I can't believe that I can breathe without you
But all I need to do is carry on
The next line I write down
And there's a tear that falls between the pages
I know that pain's supposed to heal in stages
But it depends which one I'm standing on
I write lines down, then rip them up
Describing love can't be this tough
I could set this song on fire, send it up in smoke
I could throw it in the river and watch it sink in slowly
Tie the pages to a plane and send it to the moon
Play it for the world, but it won't mean much
Unless I sing this song to you

Song On Fire - Nickelback


 
Sospiro, torturando l’orlo della gonna.
E’ la cosa giusta, continuo a ripetermi. Mi dondolerei sui talloni, se non indossassi i tacchi. Mi guardo attorno.

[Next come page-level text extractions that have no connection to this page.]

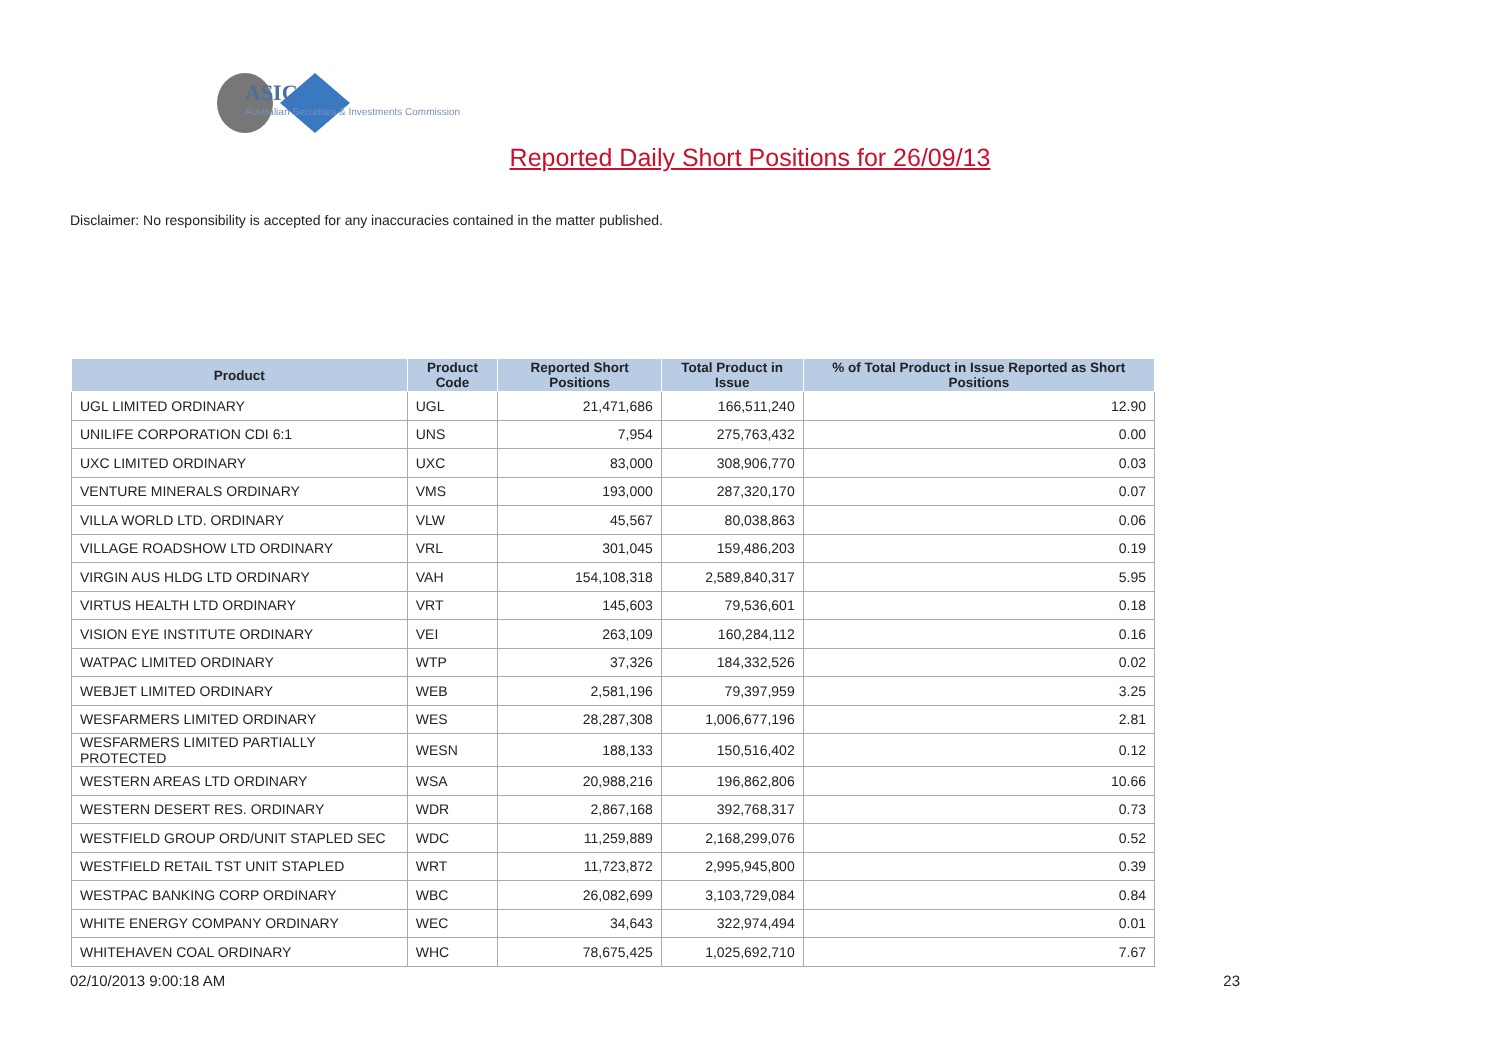ASIC
Australian Securities & Investments Commission
Reported Daily Short Positions for 26/09/13
Disclaimer: No responsibility is accepted for any inaccuracies contained in the matter published.
| Product | Product Code | Reported Short Positions | Total Product in Issue | % of Total Product in Issue Reported as Short Positions |
| --- | --- | --- | --- | --- |
| UGL LIMITED ORDINARY | UGL | 21,471,686 | 166,511,240 | 12.90 |
| UNILIFE CORPORATION CDI 6:1 | UNS | 7,954 | 275,763,432 | 0.00 |
| UXC LIMITED ORDINARY | UXC | 83,000 | 308,906,770 | 0.03 |
| VENTURE MINERALS ORDINARY | VMS | 193,000 | 287,320,170 | 0.07 |
| VILLA WORLD LTD. ORDINARY | VLW | 45,567 | 80,038,863 | 0.06 |
| VILLAGE ROADSHOW LTD ORDINARY | VRL | 301,045 | 159,486,203 | 0.19 |
| VIRGIN AUS HLDG LTD ORDINARY | VAH | 154,108,318 | 2,589,840,317 | 5.95 |
| VIRTUS HEALTH LTD ORDINARY | VRT | 145,603 | 79,536,601 | 0.18 |
| VISION EYE INSTITUTE ORDINARY | VEI | 263,109 | 160,284,112 | 0.16 |
| WATPAC LIMITED ORDINARY | WTP | 37,326 | 184,332,526 | 0.02 |
| WEBJET LIMITED ORDINARY | WEB | 2,581,196 | 79,397,959 | 3.25 |
| WESFARMERS LIMITED ORDINARY | WES | 28,287,308 | 1,006,677,196 | 2.81 |
| WESFARMERS LIMITED PARTIALLY PROTECTED | WESN | 188,133 | 150,516,402 | 0.12 |
| WESTERN AREAS LTD ORDINARY | WSA | 20,988,216 | 196,862,806 | 10.66 |
| WESTERN DESERT RES. ORDINARY | WDR | 2,867,168 | 392,768,317 | 0.73 |
| WESTFIELD GROUP ORD/UNIT STAPLED SEC | WDC | 11,259,889 | 2,168,299,076 | 0.52 |
| WESTFIELD RETAIL TST UNIT STAPLED | WRT | 11,723,872 | 2,995,945,800 | 0.39 |
| WESTPAC BANKING CORP ORDINARY | WBC | 26,082,699 | 3,103,729,084 | 0.84 |
| WHITE ENERGY COMPANY ORDINARY | WEC | 34,643 | 322,974,494 | 0.01 |
| WHITEHAVEN COAL ORDINARY | WHC | 78,675,425 | 1,025,692,710 | 7.67 |
02/10/2013 9:00:18 AM 23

Non mi sono mai piaciuti gli aeroporti. Troppe persone, troppa confusione. Francamente, li ho sempre ritenuti dei luoghi tristi.
Ma è la cosa giusta, lo sento dentro.
Se solo penso alla faccia di Scott quando gliel’ho chiesto, sento che è la cosa giusta.
Non lo vedevo dal funerale di Rachele. Parecchio, parecchio tempo. Era sinceramente colpito. E sollevato, credo. Sollevato che me ne fossi resa conto. Un po’ in ritardo, d’accordo, ma senz’altro me ne sono resa conto. Iran, ha detto.
E poi lo scorgo. Lontano, tra la folla. I capelli rasati ai lati della testa, la mascella contratta. Indossa una divisa militare verde, stringe un borsone color crema nel pugno della mano destra.
Man mano che si avvicina, noto i suoi occhi spenti.
Deglutisco. Forza, Arianna. Ora o mai più.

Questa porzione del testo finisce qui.